Problem details »
In the data below, find the line that contains "37: (177, 57, 1.02)" and the line that contains "54: (114, 510, 0.57)". Copy both, plus every line between them, exactly.

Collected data
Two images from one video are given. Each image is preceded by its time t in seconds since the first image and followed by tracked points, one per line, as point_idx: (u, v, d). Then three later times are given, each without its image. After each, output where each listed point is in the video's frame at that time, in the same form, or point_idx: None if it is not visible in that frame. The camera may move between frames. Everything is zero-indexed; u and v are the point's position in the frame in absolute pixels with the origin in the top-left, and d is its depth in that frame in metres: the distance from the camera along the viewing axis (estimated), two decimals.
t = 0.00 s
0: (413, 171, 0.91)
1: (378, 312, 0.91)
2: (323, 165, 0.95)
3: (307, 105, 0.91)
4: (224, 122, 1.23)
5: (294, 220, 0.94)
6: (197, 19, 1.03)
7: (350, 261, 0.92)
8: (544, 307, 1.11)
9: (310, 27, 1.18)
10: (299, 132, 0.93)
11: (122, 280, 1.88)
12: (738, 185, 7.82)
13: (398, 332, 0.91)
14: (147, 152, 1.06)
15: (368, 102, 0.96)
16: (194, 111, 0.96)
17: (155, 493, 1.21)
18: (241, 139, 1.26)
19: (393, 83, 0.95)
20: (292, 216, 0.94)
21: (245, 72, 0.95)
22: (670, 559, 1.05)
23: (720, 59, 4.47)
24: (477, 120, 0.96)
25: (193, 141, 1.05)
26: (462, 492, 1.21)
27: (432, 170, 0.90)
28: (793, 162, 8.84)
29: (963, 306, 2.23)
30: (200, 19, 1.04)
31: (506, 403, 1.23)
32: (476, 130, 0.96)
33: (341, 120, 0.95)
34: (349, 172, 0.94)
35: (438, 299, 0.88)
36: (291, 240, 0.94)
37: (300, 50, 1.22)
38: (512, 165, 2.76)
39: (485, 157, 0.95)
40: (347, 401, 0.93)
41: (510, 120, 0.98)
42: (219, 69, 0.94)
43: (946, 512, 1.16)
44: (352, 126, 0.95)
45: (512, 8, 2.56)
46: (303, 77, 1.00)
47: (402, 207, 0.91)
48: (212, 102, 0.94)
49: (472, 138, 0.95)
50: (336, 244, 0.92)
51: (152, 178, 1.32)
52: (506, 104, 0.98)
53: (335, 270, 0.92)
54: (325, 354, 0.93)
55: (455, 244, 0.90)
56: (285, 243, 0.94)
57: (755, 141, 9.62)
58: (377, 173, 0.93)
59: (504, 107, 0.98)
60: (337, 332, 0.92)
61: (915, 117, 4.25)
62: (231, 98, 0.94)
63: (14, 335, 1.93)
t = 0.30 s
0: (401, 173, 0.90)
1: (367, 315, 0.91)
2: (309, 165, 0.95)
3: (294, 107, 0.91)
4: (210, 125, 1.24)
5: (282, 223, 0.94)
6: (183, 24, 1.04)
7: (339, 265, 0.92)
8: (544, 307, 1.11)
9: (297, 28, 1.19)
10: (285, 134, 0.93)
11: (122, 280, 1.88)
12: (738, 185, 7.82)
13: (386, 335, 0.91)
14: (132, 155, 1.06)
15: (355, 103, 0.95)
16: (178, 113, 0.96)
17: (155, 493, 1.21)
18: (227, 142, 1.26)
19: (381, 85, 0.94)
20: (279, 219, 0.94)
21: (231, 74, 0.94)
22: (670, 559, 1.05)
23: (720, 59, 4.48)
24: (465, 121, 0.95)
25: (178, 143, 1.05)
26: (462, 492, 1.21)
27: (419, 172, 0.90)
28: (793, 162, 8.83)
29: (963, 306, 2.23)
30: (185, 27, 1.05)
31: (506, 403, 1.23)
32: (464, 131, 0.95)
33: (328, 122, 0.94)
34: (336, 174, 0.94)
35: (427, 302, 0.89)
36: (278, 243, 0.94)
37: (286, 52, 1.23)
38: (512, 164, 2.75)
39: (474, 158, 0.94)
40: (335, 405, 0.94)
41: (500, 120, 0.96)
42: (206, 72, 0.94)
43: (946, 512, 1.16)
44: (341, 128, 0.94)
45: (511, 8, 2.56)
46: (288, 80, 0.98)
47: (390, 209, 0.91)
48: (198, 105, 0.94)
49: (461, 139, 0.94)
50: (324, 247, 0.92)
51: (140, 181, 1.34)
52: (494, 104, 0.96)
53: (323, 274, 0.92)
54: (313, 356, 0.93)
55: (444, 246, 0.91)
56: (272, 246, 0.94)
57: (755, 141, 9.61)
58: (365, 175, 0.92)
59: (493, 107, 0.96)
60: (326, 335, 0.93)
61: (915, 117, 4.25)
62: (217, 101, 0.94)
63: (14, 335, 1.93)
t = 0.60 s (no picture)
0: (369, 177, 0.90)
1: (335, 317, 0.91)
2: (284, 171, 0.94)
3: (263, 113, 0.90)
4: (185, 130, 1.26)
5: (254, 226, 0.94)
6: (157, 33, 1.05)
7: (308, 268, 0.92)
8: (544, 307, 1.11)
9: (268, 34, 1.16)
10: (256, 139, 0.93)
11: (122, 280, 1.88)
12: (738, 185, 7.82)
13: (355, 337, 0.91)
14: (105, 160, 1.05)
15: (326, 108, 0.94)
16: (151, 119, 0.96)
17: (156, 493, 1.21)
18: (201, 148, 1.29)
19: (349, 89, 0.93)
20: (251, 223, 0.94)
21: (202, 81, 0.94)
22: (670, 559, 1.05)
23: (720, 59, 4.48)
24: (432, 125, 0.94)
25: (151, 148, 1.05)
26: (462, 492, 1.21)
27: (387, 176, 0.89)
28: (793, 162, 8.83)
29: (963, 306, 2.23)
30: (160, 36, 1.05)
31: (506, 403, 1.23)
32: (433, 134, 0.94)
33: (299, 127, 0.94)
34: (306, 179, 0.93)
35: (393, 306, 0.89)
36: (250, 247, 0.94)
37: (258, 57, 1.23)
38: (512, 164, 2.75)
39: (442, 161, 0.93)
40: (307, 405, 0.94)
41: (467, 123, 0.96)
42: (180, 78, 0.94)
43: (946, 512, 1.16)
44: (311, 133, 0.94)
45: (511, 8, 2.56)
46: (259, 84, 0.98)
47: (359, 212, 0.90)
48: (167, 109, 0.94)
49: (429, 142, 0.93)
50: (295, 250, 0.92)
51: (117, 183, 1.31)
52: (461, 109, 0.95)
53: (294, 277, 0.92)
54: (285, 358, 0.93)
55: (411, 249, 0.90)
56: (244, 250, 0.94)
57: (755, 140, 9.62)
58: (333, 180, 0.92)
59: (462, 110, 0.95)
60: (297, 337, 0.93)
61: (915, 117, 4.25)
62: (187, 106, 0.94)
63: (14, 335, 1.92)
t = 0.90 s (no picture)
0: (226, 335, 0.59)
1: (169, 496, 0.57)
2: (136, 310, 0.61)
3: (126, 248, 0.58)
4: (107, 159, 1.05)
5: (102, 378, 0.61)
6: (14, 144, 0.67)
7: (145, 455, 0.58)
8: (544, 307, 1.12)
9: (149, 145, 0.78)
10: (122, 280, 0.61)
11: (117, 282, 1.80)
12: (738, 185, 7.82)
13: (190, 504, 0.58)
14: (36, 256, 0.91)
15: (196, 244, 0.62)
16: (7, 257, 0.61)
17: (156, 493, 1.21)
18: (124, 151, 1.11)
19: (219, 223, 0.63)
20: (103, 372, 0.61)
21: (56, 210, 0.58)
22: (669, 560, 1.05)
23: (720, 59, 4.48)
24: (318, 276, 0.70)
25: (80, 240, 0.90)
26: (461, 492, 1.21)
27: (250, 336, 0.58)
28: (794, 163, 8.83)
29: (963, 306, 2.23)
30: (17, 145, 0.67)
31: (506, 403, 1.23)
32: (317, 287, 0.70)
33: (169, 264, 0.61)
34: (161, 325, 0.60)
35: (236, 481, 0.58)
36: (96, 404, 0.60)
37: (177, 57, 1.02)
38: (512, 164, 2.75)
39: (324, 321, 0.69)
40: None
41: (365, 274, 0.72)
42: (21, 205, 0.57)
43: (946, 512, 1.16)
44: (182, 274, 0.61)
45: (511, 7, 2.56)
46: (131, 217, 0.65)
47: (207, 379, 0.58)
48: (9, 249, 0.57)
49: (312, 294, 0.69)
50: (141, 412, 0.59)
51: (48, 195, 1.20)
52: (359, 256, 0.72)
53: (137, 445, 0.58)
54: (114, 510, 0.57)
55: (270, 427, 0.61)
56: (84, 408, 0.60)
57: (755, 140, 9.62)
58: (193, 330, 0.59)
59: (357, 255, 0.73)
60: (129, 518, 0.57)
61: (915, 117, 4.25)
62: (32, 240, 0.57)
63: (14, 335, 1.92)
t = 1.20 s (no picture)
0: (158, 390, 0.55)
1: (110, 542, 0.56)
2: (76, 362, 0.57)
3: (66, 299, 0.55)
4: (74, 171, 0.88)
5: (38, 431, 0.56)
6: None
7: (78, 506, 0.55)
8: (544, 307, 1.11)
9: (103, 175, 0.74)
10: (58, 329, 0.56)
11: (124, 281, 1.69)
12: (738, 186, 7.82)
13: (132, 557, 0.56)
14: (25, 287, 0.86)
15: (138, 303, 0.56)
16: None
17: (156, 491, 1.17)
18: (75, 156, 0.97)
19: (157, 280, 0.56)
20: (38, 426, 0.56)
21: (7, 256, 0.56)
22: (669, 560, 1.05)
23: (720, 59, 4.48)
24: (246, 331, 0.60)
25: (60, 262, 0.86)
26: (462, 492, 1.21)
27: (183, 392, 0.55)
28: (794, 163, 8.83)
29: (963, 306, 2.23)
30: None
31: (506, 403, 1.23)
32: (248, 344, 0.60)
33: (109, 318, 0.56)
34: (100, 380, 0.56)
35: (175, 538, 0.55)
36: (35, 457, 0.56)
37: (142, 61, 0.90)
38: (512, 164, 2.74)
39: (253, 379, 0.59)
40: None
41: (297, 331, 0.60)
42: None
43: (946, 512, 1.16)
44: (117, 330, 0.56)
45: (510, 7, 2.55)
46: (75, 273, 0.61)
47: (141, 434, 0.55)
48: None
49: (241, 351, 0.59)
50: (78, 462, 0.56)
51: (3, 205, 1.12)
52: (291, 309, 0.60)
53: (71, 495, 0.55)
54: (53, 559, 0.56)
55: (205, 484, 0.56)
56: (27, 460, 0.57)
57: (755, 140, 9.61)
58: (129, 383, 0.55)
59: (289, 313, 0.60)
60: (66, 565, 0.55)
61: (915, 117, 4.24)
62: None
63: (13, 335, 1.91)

Task output »
37: (177, 57, 1.02)
38: (512, 164, 2.75)
39: (324, 321, 0.69)
40: None
41: (365, 274, 0.72)
42: (21, 205, 0.57)
43: (946, 512, 1.16)
44: (182, 274, 0.61)
45: (511, 7, 2.56)
46: (131, 217, 0.65)
47: (207, 379, 0.58)
48: (9, 249, 0.57)
49: (312, 294, 0.69)
50: (141, 412, 0.59)
51: (48, 195, 1.20)
52: (359, 256, 0.72)
53: (137, 445, 0.58)
54: (114, 510, 0.57)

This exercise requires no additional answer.